More than 100 people came out Thursday night in Falcon Heights to hear community leaders and residents talk about how they can help change policing tactics in the wake of the July 6 shooting death of Philando Castile.
The four-member panel, along with moderator Sarah Greenman, an assistant professor of criminology and criminal justice at Hamline University, included Melvin Carter Jr., a retired St. Paul police sergeant and founder of Save Our Sons, a group that works with at-risk young black men; former state Rep. Mindy Greiling, who talked about a Roseville-Area League of Women Voters report on policing; Teresa Nelson, legal director of the American Civil Liberties Union of Minnesota, and Jeff Martin, president of the St. Paul NAACP.
All agreed that police, not only in Falcon Heights, but across the Twin Cities and the state, need to collect more data, re-emphasize implicit bias and de-escalation training, and determine just how much priority to give low-level offenses such as vehicle equipment violations.
After each panel member talked for 10 minutes about their life, their work and their reports, residents had a chance to ask questions.

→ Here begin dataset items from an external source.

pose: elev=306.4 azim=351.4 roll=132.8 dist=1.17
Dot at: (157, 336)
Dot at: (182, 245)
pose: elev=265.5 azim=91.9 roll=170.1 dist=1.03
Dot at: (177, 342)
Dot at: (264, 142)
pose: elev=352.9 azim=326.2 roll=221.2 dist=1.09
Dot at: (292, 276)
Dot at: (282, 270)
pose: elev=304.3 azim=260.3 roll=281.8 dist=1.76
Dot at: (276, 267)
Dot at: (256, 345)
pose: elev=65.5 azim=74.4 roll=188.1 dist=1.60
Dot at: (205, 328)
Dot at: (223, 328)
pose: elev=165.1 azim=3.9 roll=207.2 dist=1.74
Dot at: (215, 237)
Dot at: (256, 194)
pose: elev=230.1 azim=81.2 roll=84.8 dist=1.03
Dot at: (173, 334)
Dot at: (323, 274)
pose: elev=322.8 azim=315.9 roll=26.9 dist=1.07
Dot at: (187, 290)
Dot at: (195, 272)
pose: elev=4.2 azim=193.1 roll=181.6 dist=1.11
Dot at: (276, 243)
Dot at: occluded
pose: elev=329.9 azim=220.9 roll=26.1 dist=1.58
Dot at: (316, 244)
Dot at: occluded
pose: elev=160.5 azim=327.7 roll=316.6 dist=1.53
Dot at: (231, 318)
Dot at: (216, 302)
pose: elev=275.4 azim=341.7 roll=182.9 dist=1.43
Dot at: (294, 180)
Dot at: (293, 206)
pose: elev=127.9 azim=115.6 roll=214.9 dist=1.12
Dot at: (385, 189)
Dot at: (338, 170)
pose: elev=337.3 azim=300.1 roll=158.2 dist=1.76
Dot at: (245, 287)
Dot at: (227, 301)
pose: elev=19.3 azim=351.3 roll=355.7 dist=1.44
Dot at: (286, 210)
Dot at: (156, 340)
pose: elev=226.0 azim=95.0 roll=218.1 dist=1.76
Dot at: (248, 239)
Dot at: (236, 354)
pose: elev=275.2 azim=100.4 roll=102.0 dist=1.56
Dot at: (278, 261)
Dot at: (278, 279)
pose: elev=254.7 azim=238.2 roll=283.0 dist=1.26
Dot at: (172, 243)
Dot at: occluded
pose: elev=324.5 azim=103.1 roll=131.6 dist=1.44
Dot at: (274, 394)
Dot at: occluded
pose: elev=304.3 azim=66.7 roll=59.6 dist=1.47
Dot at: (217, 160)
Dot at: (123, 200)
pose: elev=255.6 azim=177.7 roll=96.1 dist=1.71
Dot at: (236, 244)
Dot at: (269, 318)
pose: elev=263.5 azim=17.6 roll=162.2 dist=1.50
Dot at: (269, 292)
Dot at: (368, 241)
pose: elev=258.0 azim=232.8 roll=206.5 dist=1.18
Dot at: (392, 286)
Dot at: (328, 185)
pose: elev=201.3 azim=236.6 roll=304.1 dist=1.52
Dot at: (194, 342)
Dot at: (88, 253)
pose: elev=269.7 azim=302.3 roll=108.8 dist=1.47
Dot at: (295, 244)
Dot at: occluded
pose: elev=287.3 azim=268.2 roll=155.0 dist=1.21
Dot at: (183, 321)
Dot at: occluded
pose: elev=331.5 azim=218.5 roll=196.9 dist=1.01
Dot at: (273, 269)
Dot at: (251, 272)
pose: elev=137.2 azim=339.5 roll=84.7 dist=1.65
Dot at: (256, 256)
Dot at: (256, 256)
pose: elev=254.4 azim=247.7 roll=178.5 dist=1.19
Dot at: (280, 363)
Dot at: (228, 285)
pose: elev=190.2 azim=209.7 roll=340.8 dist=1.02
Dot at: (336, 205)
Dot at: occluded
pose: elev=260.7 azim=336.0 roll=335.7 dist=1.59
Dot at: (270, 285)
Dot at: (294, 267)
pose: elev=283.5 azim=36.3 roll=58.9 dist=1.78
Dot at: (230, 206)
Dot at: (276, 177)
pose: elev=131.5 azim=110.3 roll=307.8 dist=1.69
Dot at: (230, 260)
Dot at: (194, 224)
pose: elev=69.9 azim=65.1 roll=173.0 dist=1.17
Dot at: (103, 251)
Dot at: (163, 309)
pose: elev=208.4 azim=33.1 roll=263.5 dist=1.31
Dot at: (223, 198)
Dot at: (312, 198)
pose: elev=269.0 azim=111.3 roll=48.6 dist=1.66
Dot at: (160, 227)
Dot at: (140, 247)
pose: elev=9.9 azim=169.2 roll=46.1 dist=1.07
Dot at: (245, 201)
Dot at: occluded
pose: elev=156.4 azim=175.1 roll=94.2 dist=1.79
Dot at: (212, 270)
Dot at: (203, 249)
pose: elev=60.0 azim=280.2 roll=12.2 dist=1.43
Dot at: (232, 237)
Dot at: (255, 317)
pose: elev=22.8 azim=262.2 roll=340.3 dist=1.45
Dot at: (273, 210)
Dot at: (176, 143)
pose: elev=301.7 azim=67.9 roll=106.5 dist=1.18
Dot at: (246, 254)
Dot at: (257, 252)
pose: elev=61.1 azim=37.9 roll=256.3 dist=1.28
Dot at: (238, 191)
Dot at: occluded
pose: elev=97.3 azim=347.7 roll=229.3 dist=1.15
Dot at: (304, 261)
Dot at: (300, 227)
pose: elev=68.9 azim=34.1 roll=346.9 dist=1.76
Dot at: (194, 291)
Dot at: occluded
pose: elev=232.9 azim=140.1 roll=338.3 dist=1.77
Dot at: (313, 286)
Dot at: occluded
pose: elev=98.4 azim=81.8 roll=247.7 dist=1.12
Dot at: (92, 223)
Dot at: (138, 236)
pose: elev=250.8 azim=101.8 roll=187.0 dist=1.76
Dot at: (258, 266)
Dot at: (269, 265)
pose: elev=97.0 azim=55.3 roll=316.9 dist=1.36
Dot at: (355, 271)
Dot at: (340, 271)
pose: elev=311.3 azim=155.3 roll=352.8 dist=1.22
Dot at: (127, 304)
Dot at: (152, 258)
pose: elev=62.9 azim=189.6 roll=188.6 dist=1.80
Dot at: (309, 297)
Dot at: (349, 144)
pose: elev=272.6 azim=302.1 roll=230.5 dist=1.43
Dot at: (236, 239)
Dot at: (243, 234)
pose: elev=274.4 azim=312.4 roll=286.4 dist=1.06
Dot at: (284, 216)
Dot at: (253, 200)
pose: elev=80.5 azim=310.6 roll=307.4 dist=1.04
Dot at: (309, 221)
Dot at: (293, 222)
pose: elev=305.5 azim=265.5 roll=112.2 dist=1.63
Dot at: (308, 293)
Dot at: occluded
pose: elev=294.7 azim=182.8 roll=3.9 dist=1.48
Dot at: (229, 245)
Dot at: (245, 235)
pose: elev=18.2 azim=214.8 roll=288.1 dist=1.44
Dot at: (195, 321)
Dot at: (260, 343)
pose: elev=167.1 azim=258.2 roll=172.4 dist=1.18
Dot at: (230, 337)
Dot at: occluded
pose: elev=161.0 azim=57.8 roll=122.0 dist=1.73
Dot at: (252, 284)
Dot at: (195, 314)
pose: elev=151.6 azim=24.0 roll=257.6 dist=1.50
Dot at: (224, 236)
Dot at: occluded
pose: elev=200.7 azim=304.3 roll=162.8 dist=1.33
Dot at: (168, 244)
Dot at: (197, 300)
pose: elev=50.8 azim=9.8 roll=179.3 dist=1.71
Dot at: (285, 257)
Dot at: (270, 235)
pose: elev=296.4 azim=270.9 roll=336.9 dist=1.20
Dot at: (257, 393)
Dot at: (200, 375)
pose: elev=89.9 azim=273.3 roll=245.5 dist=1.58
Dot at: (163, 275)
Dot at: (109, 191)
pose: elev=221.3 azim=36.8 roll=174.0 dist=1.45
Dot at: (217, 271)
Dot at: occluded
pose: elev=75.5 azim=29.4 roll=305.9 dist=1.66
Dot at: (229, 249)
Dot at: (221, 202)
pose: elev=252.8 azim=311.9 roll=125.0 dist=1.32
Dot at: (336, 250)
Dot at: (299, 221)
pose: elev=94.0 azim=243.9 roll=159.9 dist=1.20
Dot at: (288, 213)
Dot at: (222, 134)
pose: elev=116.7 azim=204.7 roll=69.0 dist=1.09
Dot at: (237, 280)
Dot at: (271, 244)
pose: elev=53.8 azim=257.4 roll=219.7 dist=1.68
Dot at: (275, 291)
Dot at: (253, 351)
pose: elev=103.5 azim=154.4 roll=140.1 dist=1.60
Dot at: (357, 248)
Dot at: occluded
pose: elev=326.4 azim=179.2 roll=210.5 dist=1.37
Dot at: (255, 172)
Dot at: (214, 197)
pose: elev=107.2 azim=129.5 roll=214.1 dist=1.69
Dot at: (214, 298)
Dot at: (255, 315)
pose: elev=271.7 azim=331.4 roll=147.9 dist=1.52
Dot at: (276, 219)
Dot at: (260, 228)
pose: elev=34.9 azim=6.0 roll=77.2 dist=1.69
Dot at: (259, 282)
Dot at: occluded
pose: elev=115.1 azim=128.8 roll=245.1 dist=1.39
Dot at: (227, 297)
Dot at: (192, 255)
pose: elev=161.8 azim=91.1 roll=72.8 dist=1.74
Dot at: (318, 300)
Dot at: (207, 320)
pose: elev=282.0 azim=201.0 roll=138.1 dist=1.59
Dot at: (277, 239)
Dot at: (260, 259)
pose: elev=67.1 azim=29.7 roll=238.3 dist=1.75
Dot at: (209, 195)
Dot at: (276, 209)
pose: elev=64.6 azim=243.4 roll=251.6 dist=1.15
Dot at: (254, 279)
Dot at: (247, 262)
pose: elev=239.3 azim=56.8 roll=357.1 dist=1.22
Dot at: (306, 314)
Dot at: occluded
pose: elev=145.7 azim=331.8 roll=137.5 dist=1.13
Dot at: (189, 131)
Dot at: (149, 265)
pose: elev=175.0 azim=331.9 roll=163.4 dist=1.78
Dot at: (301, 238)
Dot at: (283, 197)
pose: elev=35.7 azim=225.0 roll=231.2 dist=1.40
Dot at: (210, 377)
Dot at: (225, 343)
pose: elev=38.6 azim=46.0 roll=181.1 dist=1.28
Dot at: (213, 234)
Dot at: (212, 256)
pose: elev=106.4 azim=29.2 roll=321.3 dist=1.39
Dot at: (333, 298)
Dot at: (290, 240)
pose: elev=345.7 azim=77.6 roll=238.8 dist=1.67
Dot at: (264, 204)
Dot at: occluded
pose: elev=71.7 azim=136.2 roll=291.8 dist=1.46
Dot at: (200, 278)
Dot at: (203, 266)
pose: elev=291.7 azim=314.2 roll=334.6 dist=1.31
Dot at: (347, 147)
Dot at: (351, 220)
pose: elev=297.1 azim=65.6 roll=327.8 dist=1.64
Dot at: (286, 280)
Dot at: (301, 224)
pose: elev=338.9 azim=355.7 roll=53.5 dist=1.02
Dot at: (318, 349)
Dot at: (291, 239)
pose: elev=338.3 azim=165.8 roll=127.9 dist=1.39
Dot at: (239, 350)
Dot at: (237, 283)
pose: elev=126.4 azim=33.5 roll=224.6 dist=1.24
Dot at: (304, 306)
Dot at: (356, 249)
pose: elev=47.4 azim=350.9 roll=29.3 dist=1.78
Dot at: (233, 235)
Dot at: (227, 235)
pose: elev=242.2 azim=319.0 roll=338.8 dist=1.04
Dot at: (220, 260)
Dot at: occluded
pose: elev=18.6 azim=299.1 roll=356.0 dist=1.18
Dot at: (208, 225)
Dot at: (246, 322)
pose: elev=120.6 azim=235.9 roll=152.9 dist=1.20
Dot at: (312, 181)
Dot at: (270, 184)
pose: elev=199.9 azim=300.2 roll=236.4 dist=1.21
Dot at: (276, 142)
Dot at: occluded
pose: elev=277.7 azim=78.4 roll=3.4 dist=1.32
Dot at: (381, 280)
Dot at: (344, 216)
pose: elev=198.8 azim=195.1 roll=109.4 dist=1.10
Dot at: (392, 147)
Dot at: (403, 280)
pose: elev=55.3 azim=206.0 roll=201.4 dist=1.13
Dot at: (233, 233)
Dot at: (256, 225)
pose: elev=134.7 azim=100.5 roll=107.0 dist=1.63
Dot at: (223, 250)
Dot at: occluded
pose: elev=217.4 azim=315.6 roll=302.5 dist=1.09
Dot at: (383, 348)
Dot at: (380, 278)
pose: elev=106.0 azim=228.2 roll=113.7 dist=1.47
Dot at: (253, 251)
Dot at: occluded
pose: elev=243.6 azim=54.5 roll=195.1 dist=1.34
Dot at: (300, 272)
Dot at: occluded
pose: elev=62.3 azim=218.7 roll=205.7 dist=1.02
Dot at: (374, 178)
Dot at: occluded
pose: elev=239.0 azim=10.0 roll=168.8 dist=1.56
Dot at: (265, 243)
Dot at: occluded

"Why does there need to be training to teach [police officers] not to shoot black people when they don't need training not to shoot white people?" one young black man asked.
"It's about the people we hire," Carter responded. In his day, he said, officers often patrolled the neighborhoods where they grew up. Now departments hire officers from far away, almost like the NFL.
"We have to abandon this 'us against them' mentality," he said earlier in the evening. "The trust is deteriorating. ... If there's no trust, it's not community policing at all."
Greiling talked about a League of Women Voters study done two years ago that looked at policing issues in five cities: Maplewood and Roseville, which have their own departments, Little Canada, which is patrolled by the Ramsey County Sheriff's Office, and Falcon Heights and Lauderdale, patrolled by St. Anthony.